The flip side is also true. Employers that treat their staff only as a means to generate wealth, or which fail to connect employee effort to shared goals that are meaningful, or which fail to create cultures of inclusion, or which fail to empower people at all levels to make a meaningful contribution, or which ignore the impact of their operations on their communities, will be enormously vulnerable to emerging existential risk. Employee and community activism, growth in litigation, talent shortage, poor engagement and regulatory action are all symptoms of an organisation that fails to create a sense of neighbourhood.
This can sound daunting to busy leaders with all sorts of demands on their time. It need not. Nobody expects this to be secured overnight. Even better, it is not something that can be delivered only by competent leaders – it is a shared responsibility.
Our conviction is that it starts with clarity of purpose, and that is a singular responsibility of leaders.

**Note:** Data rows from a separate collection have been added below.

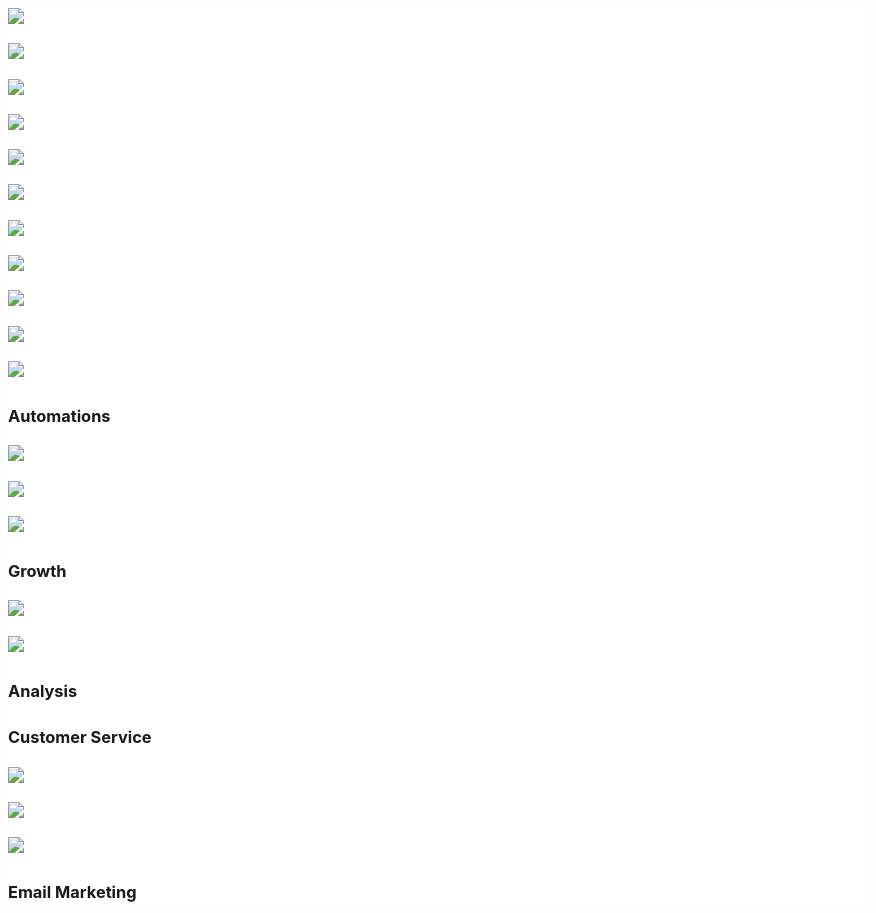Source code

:![](https://www.learnworlds.com/app/themes/learnworlds/dist/images/integrations/shopify-logo.png)

![](https://www.learnworlds.com/app/themes/learnworlds/dist/images/integrations/afterpay-logo.png)

![](https://www.learnworlds.com/app/themes/learnworlds/dist/images/integrations/googlepay-logo.png)

![](https://www.learnworlds.com/app/themes/learnworlds/dist/images/integrations/paypal-logo.png)

![](https://www.learnworlds.com/app/themes/learnworlds/dist/images/integrations/sofort-logo.png)

![](https://www.learnworlds.com/app/themes/learnworlds/dist/images/integrations/applepay-logo.png)

![](https://www.learnworlds.com/app/themes/learnworlds/dist/images/integrations/ideal-logo.png)

![](https://www.learnworlds.com/app/themes/learnworlds/dist/images/integrations/przelewy24-logo.png)

![](https://www.learnworlds.com/app/themes/learnworlds/dist/images/integrations/bancontact-logo.png)

![](https://www.learnworlds.com/app/themes/learnworlds/dist/images/integrations/klarna-logo.png)

![](https://www.learnworlds.com/app/themes/learnworlds/dist/images/integrations/quaderno-logo.png)

### Automations

![](https://www.learnworlds.com/app/themes/learnworlds/dist/images/integrations/make-logo.svg)

![](https://www.learnworlds.com/app/themes/learnworlds/dist/images/integrations/pabbly-logo.png)

![](https://www.learnworlds.com/app/themes/learnworlds/dist/images/integrations/integrately-logo.png)

### Growth

![](https://www.learnworlds.com/app/themes/learnworlds/dist/images/integrations/google-logo.png)

![](https://www.learnworlds.com/app/themes/learnworlds/dist/images/integrations/sumo-logo.png)

### Analysis

### Customer Service

![](https://www.learnworlds.com/app/themes/learnworlds/dist/images/integrations/freshchat-logo.png)

![](https://www.learnworlds.com/app/themes/learnworlds/dist/images/integrations/olark-logo.png)

![](https://www.learnworlds.com/app/themes/learnworlds/dist/images/integrations/tawkto-logo.png)

### Email Marketing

That enlivens all of the connections and relationships of shared flourishing.
A fascinating side story in the Christmas fight documentary is the perspective of the long-suffering wife of Mr Christmas. All she really wanted was to raise her kids in a community where they knew and liked their neighbours. She wanted to bake and share cookies.
Her neighbours would have liked her if they were able to get to know one another. They shared the same purpose.